§ Directions:
Can you set down the text from every entry below line for line, without changing anything and without the pictures?

§ Saved entries:
########################################
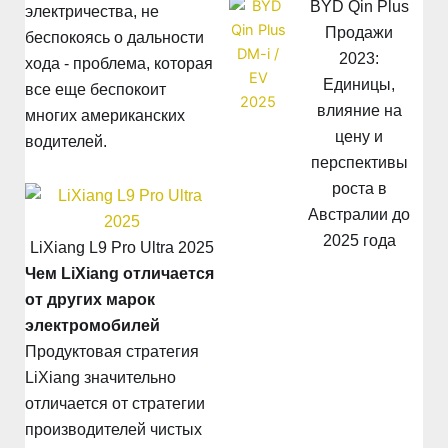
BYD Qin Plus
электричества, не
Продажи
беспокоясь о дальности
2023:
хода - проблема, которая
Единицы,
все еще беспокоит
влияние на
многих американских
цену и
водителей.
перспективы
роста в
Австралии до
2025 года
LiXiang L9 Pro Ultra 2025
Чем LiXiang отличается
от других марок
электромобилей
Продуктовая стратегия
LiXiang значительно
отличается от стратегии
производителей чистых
########################################
§ Exercise output:
BYD Qin Plus
электричества, не
Продажи
беспокоясь о дальности
2023:
хода - проблема, которая
Единицы,
все еще беспокоит
влияние на
многих американских
цену и
водителей.
перспективы
роста в
Австралии до
2025 года
LiXiang L9 Pro Ultra 2025
Чем LiXiang отличается
от других марок
электромобилей
Продуктовая стратегия
LiXiang значительно
отличается от стратегии
производителей чистых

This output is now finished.